━━━━━ Collected material

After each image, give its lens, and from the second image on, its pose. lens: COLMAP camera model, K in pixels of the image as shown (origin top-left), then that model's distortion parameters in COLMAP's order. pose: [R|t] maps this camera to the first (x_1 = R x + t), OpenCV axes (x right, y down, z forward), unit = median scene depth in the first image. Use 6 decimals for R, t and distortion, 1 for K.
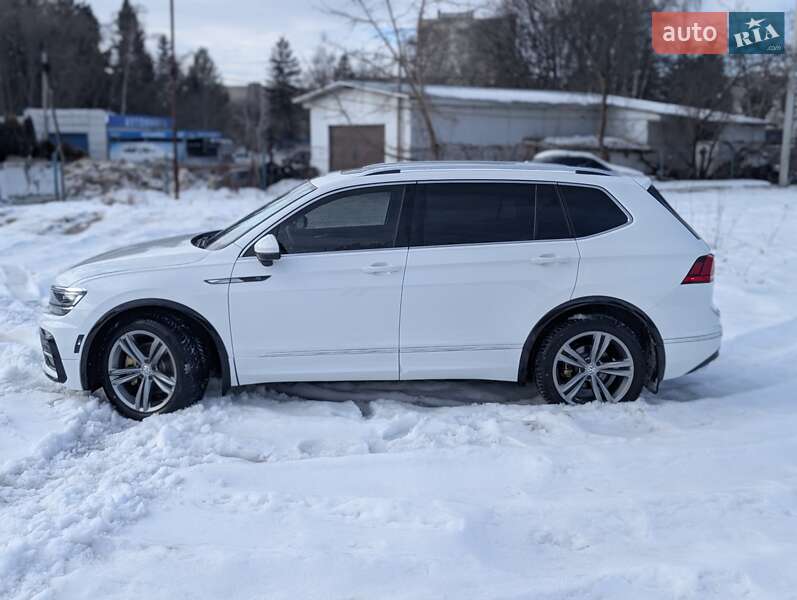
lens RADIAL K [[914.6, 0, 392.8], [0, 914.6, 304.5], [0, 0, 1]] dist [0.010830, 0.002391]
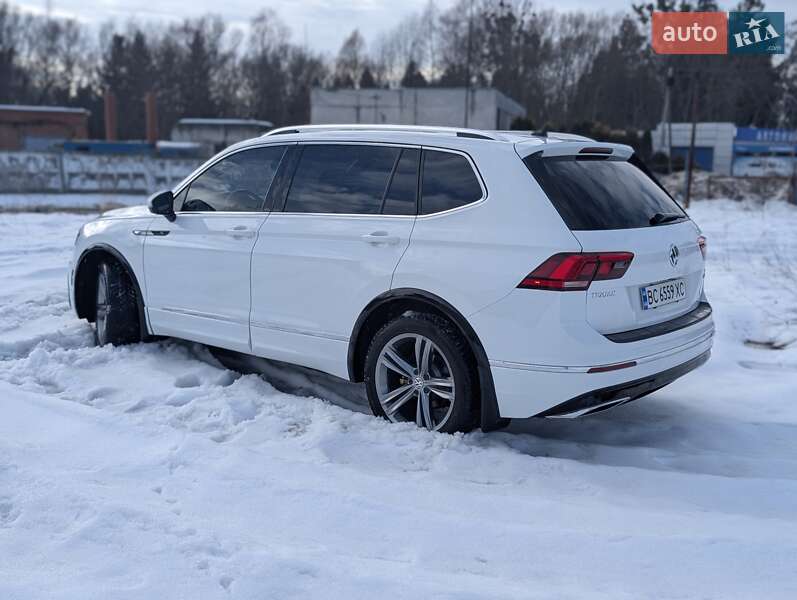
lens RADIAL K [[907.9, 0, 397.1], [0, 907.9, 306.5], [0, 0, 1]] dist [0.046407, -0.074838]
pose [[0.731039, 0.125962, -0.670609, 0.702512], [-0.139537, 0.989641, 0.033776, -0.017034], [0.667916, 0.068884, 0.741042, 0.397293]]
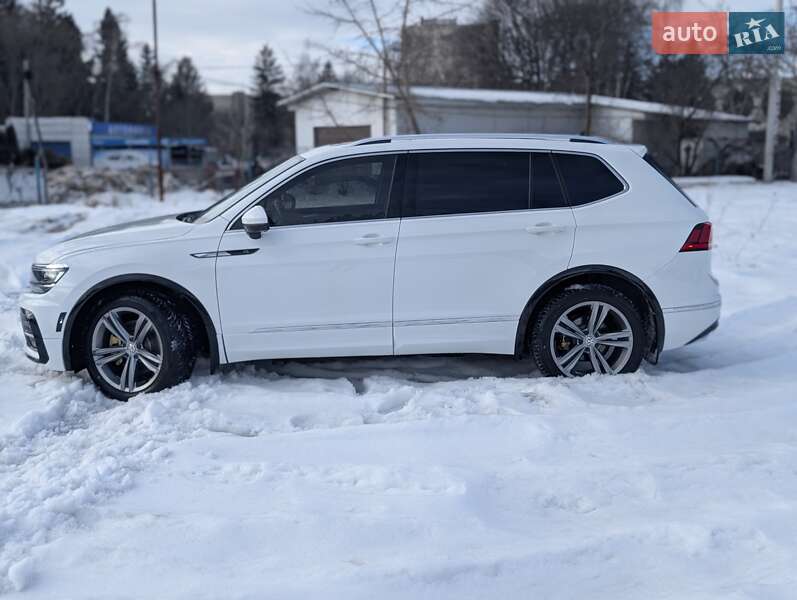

━━━━━━━━━━

Set down all the material exactly once more. No pictures.

*Response to this task*
After each image, give its lens, and from the second image on, its pose. lens: COLMAP camera model, K in pixels of the image as shown (origin top-left), then that model's distortion parameters in COLMAP's order. pose: [R|t] maps this camera to the first (x_1 = R x + t), OpenCV axes (x right, y down, z forward), unit = median scene depth in the first image. Use 6 decimals for R, t and distortion, 1 for K.
lens RADIAL K [[914.6, 0, 392.8], [0, 914.6, 304.5], [0, 0, 1]] dist [0.010830, 0.002391]
lens RADIAL K [[907.9, 0, 397.1], [0, 907.9, 306.5], [0, 0, 1]] dist [0.046407, -0.074838]
pose [[0.731039, 0.125962, -0.670609, 0.702512], [-0.139537, 0.989641, 0.033776, -0.017034], [0.667916, 0.068884, 0.741042, 0.397293]]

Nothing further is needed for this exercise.